As I was reading this book, I began to think about the “conceptual and affective mediation between human and inhuman, animate and inanimate, whether in language, rhetoric, or imagery” (p10). The author kind of lost me at the beginning with the discussion and debates about the definitions of animacy, but throughout the text, I was able to develop a connection. In the introduction, Chen states that, “this book focuses critically on an interest in the animal that hides in animacy, particularly in the interest of its attachment to things like sex, race, class, and dirt” (p11). When people talk about inmates in zoos as if they are animals to be observed, I think that Chen’s discussion of animacy can help us articulate the nuances in these observations with respect to sex, race, and class. 

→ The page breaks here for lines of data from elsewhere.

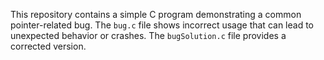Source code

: This repository contains a simple C program demonstrating a common pointer-related bug. The `bug.c` file shows incorrect usage that can lead to unexpected behavior or crashes.  The `bugSolution.c` file provides a corrected version.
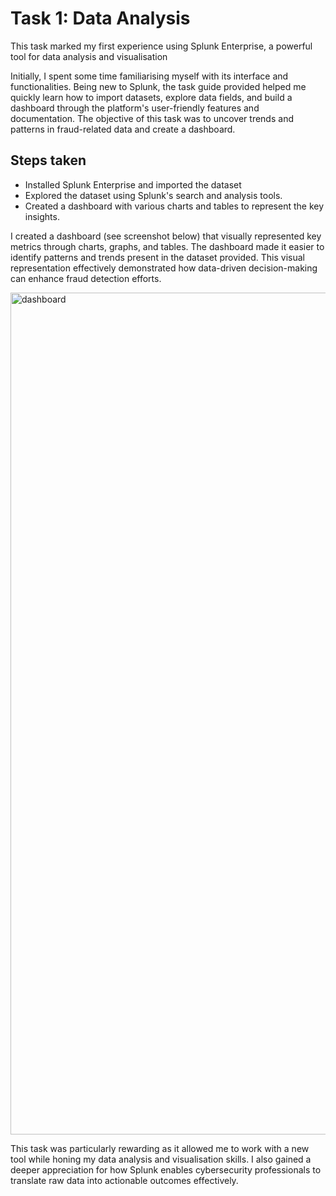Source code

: # Task 1: Data Analysis

This task marked my first experience using Splunk Enterprise, a powerful tool for data analysis and visualisation

Initially, I spent some time familiarising myself with its interface and functionalities. Being new to Splunk, the task guide provided helped me quickly learn how to import datasets, explore data fields, and build a dashboard through the platform's user-friendly features and documentation. The objective of this task was to uncover trends and patterns in fraud-related data and create a dashboard.

## Steps taken 
- Installed Splunk Enterprise and imported the dataset
- Explored the dataset using Splunk's search and analysis tools.
- Created a dashboard with various charts and tables to represent the key insights.

I created a dashboard (see screenshot below) that visually represented key metrics through charts, graphs, and tables. The dashboard made it easier to identify patterns and trends present in the dataset provided. This visual representation effectively demonstrated how data-driven decision-making can enhance fraud detection efforts.

<img width="1347" alt="dashboard" src="https://github.com/user-attachments/assets/163b619d-9ab4-4e72-91b9-e8699e432118" />

This task was particularly rewarding as it allowed me to work with a new tool while honing my data analysis and visualisation skills. I also gained a deeper appreciation for how Splunk enables cybersecurity professionals to translate raw data into actionable outcomes effectively.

Prisons in the United States are filled with black and brown bodies. When we continue this rhetoric of “animalistic nature” to talk about marginalized people, we can use Chen’s analysis to talk about the racialized animality. On page 94, Chen discusses J.L. Austin’s model about “the assumption that communication is “normally” goodwilled and relies on the proper positioning of that person delivering the performative” (p94). After reading this passage, I began to think about the positions of people participating in prison tours in relation to the people who are housed in prisons. This human versus inhumane dichotomy expressed in language like this reflects the positions of all actors participating, as well as the power dynamics at play. Not only do these types of comparisons reflect continued images of people of color being inhumane, but they also reinforce the ‘insider vs outsider’ models. This model being that those people- “immigrants, people of color, laborers and working-class subjects, colonial subjects, women, queer subjects, disabled people, and animals” (p95)- are not considered human and these power dynamics must be reinforced. 

With a very intense linguistic approach and understanding power dynamics, I can further investigate how often discussions of ‘zoos’ and ‘animalistic nature’ and ‘spectacle’ are discussed in prison tourism literature. Chen’s reading helped to give me a starting point to discuss the racialzed, classed, and gendered articulations of these conversations.